What corporate legacy comes to mind with Thursday's news that larger TV shopping rival QVC will scoop up St. Petersburg's HSN for $2 billion and change? Here are three to consider:
• A TV/digital retailer with a market value of more than $11 billion, QVC chose to gobble up its relatively puny rival in HSN in its moment of weakness, when its CEO had departed and its market value was little more than a 10th the size of its buyer.
• For all its promise as a digital innovator, a frustrated HSN watched in recent years as its shares lost momentum —peaking two years ago close to $70 only to droop to a low of $31.30 this past Monday.
• Retail phenom Mindy Grossman was recruited in 2006 by IAC boss Barry Diller to run HSN and revolutionize what was then his company's plain vanilla TV shopping subsidiary. She took HSN public in 2008, expanded its online presence and then abruptly left her St. Petersburg job at HSN earlier this summer just weeks before Thursday's deal with QVC.
If Grossman could not reinvent HSN, she now has the opportunity to reinvent herself as a winner, again.
She's teaming with billionaire media juggernaut, major Weight Watchers International shareholder and pitch-woman Oprah Winfrey to oversee a Weight Watchers turnaround. That stock already has more than doubled since the start of 2017.
Now HSN won't need to hunt for a new chief executive to succeed Grossman. HSN will be run by QVC CEO Michael George.
This deal should not come as a shock. QVC, via its parent Liberty Interactive, already owned 38 percent of HSN. Thursday's deal is really about QVC gobbling up the remaining 62 percent of HSN shares.
So here's the key question behind the QVC-HSN merger:
Can two TV/digital shopping businesses still trying to get back in the fast lane be any better at getting there as one newly merged company?
U.S. sales at QVC have been slipping in recent quarters. Net income is also under pressure, dipping more than 3 percent in the first quarter of 2017.
HSN's numbers are more humbling. Net sales for the first quarter fell 4 percent. And profitability plummeted — that's the killer — with net income dropping 26 percent.
On Thursday, HSN chief financial officer Rod Little told investors that his company "was not happy with its performance" and hoped that combining with QVC would make the business stronger.
"It's part of why we are here today, I guess," said Little.
QVC CEO George said the combined company would be "well-positioned to help shape the next generation of retailing."
The "next generation" of retailing? A lot of smart people are trying desperately to figure out what that means. Dozens of major retail businesses are slowly imploding —think Macy's or Sears or JC Penney — or have already sought Chapter 11 bankruptcy protection — like Payless Shoes, HH Gregg and Wet Seal.

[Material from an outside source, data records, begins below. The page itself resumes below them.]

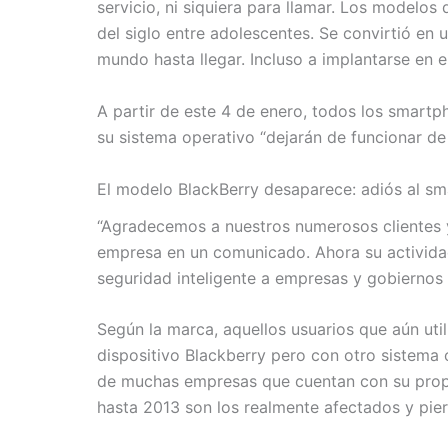
servicio, ni siquiera para llamar. Los modelos
del siglo entre adolescentes. Se convirtió en 
mundo hasta llegar. Incluso a implantarse en e
A partir de este 4 de enero, todos los smartp
su sistema operativo “dejarán de funcionar de
El modelo BlackBerry desaparece: adiós al s
“Agradecemos a nuestros numerosos clientes y s
empresa en un comunicado. Ahora su actividad
seguridad inteligente a empresas y gobiernos
Según la marca, aquellos usuarios que aún util
dispositivo Blackberry pero con otro sistema 
de muchas empresas que cuentan con su propio
hasta 2013 son los realmente afectados y pi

Can a soon-to-be united QVC and HSN succeed where so many others have faltered? QVC chief George told the Tampa Bay Times Thursday that his company brings "scale and resources" to the smaller HSN.
And what does HSN bring to the deal? Said George: "One of the things we're excited about is there's a lot of talent at HSN at all levels and we've gotten a chance to get to know a handful of the senior leaders over the past weeks and months."
It's a start.
But like all corporate buyers, QVC must cut costs to justify a $2 billion-plus deal. It sees between $75 million and $110 million in savings over the next three to five years. A good — but as yet unspecified — amount of that will mean job cuts.